Au-delà de ces aspects socio-économiques graves, se greffent les problèmes de criminalité et de corruption qui gangrènent le pays depuis de nombreuses années. C'est justement parce qu'aucune force politique ayant exercé le pouvoir jusqu'à présent n'a pu apporter de solutions visibles que l'opinion se radicalise. Les tentatives du nouveau Procureur général, un ancien conseiller du président de la République, sont encore trop embryonnaires pour être perçues comme efficaces par l'opinion.

Par ailleurs, le spectacle tapageur que donnent les « nouveaux riches » exaspère ce que l'on pourrait appeler le « bulgare moyen » qui doit se contenter de regarder, avec envie, ce dont il ne disposera jamais. Les Bulgares acceptent de plus en plus mal de se faire souvent racketter au guichet pour obtenir le moindre document administratif ou d'avoir à payer un bakchich à l'hôpital, au tribunal ou au commissariat de police. Cette « petite corruption », vécue au quotidien par la population, se double d'une « grande corruption » contre laquelle les autorités gouvernementales ont de la peine à lutter efficacement. L'arrestation récente, pour détournement de fonds, du directeur de la société de chauffage urbain de Sofia ou le limogeage de quelques policiers, douaniers ou magistrats ne peuvent apaiser l'opinion qui reste persuadée que les « gros poissons » du monde politique ou de la « haute administration » demeurent intouchables. Abreuvée par la presse de dénonciations de scandales en tous genres - plus ou moins vrais, plus ou moins exagérés et jamais éclaircis - une grande partie de l'opinion publique est devenue suspicieuse et agressive à l'égard de la classe politique et des institutions.

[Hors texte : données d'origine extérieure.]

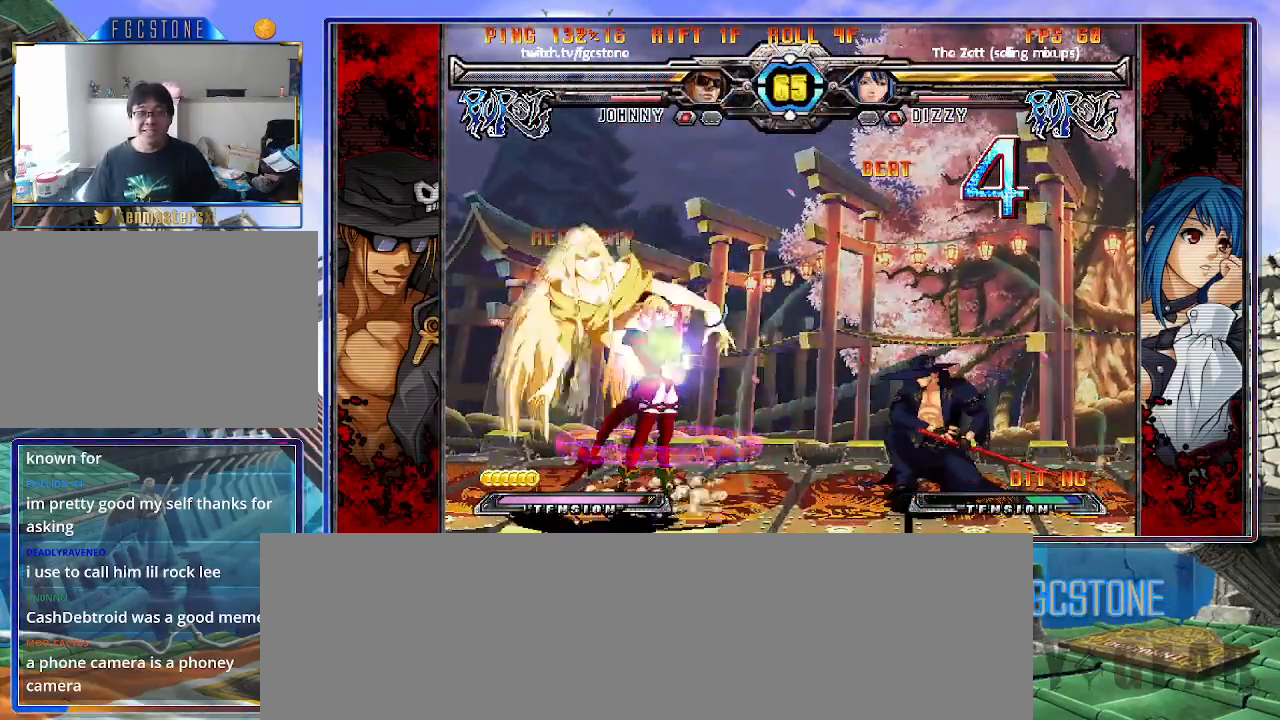
{"buttons": ["HS"], "left_stick": "center", "events": [[367, "left_stick", "down-left"], [433, "HS", "down"], [483, "left_stick", "center"]]}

Évidemment, la droite n'a pas manqué de souligner que les tergiversations du gouvernement ont été à l'origine du mauvais rapport intermédiaire de la Commission européenne en mai dernier. Décrédibilisés par ses querelles intestines, incompréhensibles souvent pour la grande majorité de ses sympathisants, les représentants de la droite ont abandonné le terrain de la contestation au principal parti extrémiste, Ataka, qui se complait dans la surenchère populiste virulente. Après un an d'exercice, ce gouvernement de coalition recueillerait selon les sondages environ 28 % d'opinions favorables contre 43 % d'opinions défavorables.

Un étrange début de campagne

En observant la campagne électorale qui vient de commencer, on pourrait se demander si elle n'est pas le reflet de la profonde crise que traverse le système politique du pays. La question que l'on peut alors se poser est de savoir si cette élection ne préfigure pas une instabilité politique chronique pour les années à venir.

Le destin de « l'honnête Monsieur Beronov »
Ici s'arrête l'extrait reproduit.